• **Tasks to perform**:
#1 Transcribe the part of the lockdown article starting with "Though this highlights" and going on through "unconceivable, doesn’t it?".
#2 Condense the paragraph of the lockdown article that begins "According to an article published by Nature" into a bulleted list that keeps its main facts.

** Opening Page extract block **

The Environmental Impact of Lockdown

3 min read
Jun 30, 2020
The Environmental Impact of Lockdown


While the COVID crisis has no doubt resulted in tragedy, both in human life and economy, the silver lining of it all is that the environment has benefitted, as evidenced by improvements in air qualitywater quality, and possibly wildlife conservation. 3 months into our lockdown, the implications of these improvements on our environmental goals are apparent.
 
Our Paris Accord goals are achievable, but it will take massive sacrifice to get there
 
According to an article published by Nature, daily emissions globally are estimated to have fallen by ~17% as of April 2020. To put this into context, researchers estimated that lockdown emissions levels are roughly equal to those back in 2006. This is outstanding progress. Moreover, assuming some form of restricted activity extends through the end of the year, we are looking at ~7.5% decrease in global 2020 emissions, which is coincidentally very close to the number that UNEP recommends we cut emissions annually in order to meet the IPCC 1.5C goal. Said in another way, with the COVID crisis and near global economic meltdown, we are finally on track to reach our climate goals this year.
 
Though this highlights the ability to reach our goals via reduction in energy consumption alone, it also unavoidably inversely correlates economic impact with environmental impact. The reality is, to bring about the change we need ASAP, COVID has demonstrated that the economy is not likely to be left unscathed. The question for next year is: do we need to shrink the economy another 5%? Seems unconceivable, doesn’t it?
 
Of course, reduction in demand is not the only means that IPCC points to for overall emissions reduction. Technological development around energy efficiency, carbon neutral power generation, and carbon negative CCUS technologies are huge ingredients that are predicted to offset the need for a disruption in demand. But those are large structural developments that take time and resources. With clean technologies taking multiple decades to come to fruition and most power gen projects clocking in at around 3-4 years of development time, it’s hard to imagine that a truly “green recovery” won’t keep some form of this demand disruption as steady state.
 
Policy and structural incentives will have to evolve to accommodate progress
 
Although the environment has generally benefitted from COVID, the same can’t be said for environmental policy. With so much of the demand for carbon reductions gone, prices for environmental offsets have cratered and as a result, cap and trade programs have suffered. This brings to light what will continue to be an issue: once we start getting cleaner, how do we stay cleaner? In times of carbon decrease, caps will need to be artificially increased to accommodate the lower value of carbon. That will mean that though we tout cap and trade as a largely market-based form of regulation, frequent government intervention will be needed when we make progress to ensure that these programs continue to incentivize us in the right direction. And in times like these, when businesses are already suffering, artificially increasing the price of carbon will hurt businesses financially.

** Closing Page extract block **
** Opening Record extracts block **

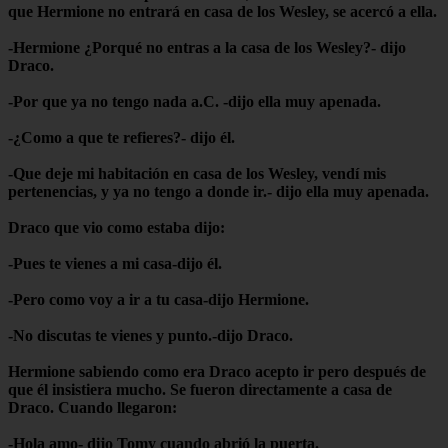
que Hermione no entrará en casa de los Wesley, se acercó a ella.
-Hermione ¿Porqué no entras a la casa de los Wesley?- dijo
Draco.
-Por que ya no tengo nada a.C. -dijo ella muy apenada.
-¿Como a que te refieres?- dijo él.
-Que deje mi habitación en casa de los Wesley, vendí mis
pertenencias, y ya no tengo a donde ir.- dijo ella muy apenada.
Draco que vio como estaba dijo:
-Pues te vienes a mi casa-dijo él.
-Pero como voy a ir a tu casa-dijo Hermione.
-No discutas te vienes y punto.-dijo Draco.
Hermione sabiendo como era Draco acepto ir pero después de
que él insistiera mucho. Se fueron directamente a casa de
Draco. Cuando llegaron:
-Hola amo- dijo Tomy cuando abrió la puerta.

** Closing Record extracts block **

• **Answers to the exercise**:
#1
Though this highlights the ability to reach our goals via reduction in energy consumption alone, it also unavoidably inversely correlates economic impact with environmental impact. The reality is, to bring about the change we need ASAP, COVID has demonstrated that the economy is not likely to be left unscathed. The question for next year is: do we need to shrink the economy another 5%? Seems unconceivable, doesn’t it?

#2
- Nature reports that global daily emissions had fallen by about 17% as of April 2020.
- Researchers estimate that lockdown emission levels roughly equal those of 2006.
- If some form of restricted activity lasts through the end of the year, global 2020 emissions could fall by about 7.5%.
- That figure is very close to the annual cut that UNEP recommends for meeting the IPCC 1.5C goal.
- With the COVID crisis and near-global economic meltdown, climate goals are on track to be reached this year.